I was in shock. It was just odd.
When I got out of there what I realized was that my moving away was probably going to be the best way to keep my daughter out of conflict, because again, he was mad at me and so he was willing to take it out on the situation. I just felt that whole moving back and forth was going to be worse than anything else, because in the few weeks and months that we were doing it during the whole court mandated thing it was horrible.
Before I said anything to my ex, I went back to the therapist and he raked me over the coals to make sure that was the right thing. I was working with a church and I went and I talked to the priest. And I said, “This is what I think I need to do and everyone’s fighting me about.” And he said, “It’s your life and it’s your daughter’s life and you need to do what you think you need to do regardless of what anyone else thinks.”
Again, I didn’t make the decision lightly.
I said to my ex, “I’m going to still move and our daughter can live with you and this is how I’ll see her. I want her in one place. If that has to be with you, this is how we’ll do it.”

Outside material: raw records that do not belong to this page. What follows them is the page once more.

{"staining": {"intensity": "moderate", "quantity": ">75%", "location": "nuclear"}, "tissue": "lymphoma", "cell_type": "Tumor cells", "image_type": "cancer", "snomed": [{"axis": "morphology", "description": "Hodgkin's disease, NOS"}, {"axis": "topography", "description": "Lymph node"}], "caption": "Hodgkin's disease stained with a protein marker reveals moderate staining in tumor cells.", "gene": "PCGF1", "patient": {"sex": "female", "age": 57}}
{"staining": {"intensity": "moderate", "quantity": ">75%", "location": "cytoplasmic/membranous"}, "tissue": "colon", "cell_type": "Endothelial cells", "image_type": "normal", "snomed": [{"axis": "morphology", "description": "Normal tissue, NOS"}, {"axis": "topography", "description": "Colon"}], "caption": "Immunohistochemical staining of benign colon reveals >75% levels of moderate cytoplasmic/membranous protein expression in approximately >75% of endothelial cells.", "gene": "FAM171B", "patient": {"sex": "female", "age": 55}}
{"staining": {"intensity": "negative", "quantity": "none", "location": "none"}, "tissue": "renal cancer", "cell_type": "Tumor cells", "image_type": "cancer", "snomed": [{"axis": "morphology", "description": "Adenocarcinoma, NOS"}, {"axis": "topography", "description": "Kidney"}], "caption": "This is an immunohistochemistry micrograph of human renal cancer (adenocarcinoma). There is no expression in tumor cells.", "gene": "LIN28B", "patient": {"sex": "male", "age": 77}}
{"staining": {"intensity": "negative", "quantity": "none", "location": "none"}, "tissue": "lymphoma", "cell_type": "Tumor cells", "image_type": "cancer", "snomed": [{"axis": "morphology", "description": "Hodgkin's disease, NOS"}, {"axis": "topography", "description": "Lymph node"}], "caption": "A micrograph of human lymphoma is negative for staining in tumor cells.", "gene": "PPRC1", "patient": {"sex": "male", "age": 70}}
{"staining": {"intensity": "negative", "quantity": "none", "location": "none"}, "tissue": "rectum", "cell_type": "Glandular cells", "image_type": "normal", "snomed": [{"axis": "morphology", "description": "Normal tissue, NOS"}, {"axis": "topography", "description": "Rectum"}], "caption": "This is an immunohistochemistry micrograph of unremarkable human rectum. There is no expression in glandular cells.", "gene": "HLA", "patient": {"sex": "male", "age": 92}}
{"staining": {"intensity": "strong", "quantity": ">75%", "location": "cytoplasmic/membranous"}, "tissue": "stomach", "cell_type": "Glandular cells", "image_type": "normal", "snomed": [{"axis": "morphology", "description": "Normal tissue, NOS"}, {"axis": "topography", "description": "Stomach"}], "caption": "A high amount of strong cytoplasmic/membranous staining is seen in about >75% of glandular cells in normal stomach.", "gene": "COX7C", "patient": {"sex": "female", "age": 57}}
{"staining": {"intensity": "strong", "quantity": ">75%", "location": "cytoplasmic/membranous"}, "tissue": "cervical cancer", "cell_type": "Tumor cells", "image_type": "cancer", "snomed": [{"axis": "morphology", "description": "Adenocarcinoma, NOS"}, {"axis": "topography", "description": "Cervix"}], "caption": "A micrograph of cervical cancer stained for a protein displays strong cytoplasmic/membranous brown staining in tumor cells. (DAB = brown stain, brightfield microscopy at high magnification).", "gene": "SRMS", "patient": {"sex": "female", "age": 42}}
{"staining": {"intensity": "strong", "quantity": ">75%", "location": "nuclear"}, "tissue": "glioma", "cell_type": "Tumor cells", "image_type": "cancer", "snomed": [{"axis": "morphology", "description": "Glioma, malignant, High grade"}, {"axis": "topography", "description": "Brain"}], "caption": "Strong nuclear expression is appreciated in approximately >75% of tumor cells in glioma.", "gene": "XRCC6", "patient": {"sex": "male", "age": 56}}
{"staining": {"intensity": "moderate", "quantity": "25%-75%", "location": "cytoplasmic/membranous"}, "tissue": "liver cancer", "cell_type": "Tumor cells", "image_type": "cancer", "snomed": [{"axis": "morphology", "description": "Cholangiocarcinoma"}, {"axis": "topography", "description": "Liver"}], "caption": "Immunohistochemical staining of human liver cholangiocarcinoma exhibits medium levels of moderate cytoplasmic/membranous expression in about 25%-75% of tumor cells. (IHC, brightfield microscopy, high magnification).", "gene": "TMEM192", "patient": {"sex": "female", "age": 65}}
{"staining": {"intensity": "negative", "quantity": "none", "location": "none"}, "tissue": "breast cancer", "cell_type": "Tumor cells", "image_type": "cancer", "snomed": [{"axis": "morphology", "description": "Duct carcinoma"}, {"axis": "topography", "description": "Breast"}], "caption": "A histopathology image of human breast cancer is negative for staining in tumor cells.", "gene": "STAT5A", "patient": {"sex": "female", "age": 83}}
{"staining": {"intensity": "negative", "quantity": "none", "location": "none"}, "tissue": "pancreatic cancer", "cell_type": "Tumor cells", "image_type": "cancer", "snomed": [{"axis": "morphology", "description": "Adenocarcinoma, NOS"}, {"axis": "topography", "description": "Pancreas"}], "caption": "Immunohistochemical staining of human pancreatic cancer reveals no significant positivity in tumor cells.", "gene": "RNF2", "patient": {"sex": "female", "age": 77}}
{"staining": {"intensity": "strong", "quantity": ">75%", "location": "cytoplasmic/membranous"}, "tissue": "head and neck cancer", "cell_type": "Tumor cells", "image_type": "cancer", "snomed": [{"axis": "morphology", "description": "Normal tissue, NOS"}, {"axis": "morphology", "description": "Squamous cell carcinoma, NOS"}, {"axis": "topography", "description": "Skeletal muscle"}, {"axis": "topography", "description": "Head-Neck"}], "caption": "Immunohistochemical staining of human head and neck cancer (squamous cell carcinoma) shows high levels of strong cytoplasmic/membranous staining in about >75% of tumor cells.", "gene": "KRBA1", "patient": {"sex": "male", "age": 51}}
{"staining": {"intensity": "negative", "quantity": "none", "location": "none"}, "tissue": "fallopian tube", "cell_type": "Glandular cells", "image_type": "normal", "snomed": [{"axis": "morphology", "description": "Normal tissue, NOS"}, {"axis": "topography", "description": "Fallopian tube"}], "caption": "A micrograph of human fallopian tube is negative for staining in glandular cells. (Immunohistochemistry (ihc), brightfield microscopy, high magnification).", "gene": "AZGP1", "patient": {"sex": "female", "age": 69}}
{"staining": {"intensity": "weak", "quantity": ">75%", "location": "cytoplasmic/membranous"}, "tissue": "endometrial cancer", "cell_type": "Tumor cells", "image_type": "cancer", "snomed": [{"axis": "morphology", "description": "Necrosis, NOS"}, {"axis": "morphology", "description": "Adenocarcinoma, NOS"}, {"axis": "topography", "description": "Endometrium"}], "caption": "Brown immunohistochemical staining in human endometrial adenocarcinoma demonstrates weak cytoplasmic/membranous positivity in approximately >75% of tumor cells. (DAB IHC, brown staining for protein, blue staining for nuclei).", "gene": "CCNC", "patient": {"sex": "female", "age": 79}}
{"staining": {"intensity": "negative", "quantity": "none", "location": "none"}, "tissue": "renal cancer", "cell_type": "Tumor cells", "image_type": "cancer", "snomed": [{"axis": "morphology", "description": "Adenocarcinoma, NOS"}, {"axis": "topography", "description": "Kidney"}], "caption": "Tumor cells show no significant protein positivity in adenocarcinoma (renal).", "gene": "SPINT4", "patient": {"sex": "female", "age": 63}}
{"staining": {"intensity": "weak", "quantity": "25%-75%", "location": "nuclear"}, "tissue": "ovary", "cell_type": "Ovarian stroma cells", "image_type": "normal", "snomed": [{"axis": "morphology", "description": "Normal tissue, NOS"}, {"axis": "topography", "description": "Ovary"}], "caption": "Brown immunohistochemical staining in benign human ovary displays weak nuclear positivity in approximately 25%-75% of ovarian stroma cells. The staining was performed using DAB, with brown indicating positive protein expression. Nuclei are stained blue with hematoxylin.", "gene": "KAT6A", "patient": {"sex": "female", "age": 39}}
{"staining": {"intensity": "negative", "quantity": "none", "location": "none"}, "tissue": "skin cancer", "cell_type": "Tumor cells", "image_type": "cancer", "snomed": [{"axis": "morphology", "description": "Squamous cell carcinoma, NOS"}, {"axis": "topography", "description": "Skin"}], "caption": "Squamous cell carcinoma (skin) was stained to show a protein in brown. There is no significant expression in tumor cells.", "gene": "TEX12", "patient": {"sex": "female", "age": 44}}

What I know today is it really was about my spiritual journey, because I had to trust God above what anyone else thought. Truly there was only one or two people that supported me in that decision. It was my friend who’d moved to Colorado and one other friend. The rest of my family just thought, “Oh, my God, what a terrible mom,” and the whole thing.
The Divorce Coach Says
I know that some of you may read this and discount the experiences with the psychics. I understand that but I encourage you not to discard your dreams because your dreams are you deep inner conscious speaking to you, trying to get you to see a particular perspective.
I had a dream that even now, some seven or eight years later I can remember as if it was a high definition movie. In the dream I saw myself taking a glass milk bottle from the fridge and placing it on the counter. As I started to take the cap off, the bottle cracked. I moved one hand to hold the crack together and with the other hand continued to take the top off. It cracked in a different place; I moved my hands to hold it together. It cracked again and I re-positioned my hands. This happened a couple of times before I let go – the milk bottle fell apart and the milk flowed.
I interpreted that dream as a sign telling me that I couldn’t keep the facade of my marriage together any longer. Up until then I had never even seen divorce as an option.
So listen to your dreams even if they challenge your views of “acceptable.”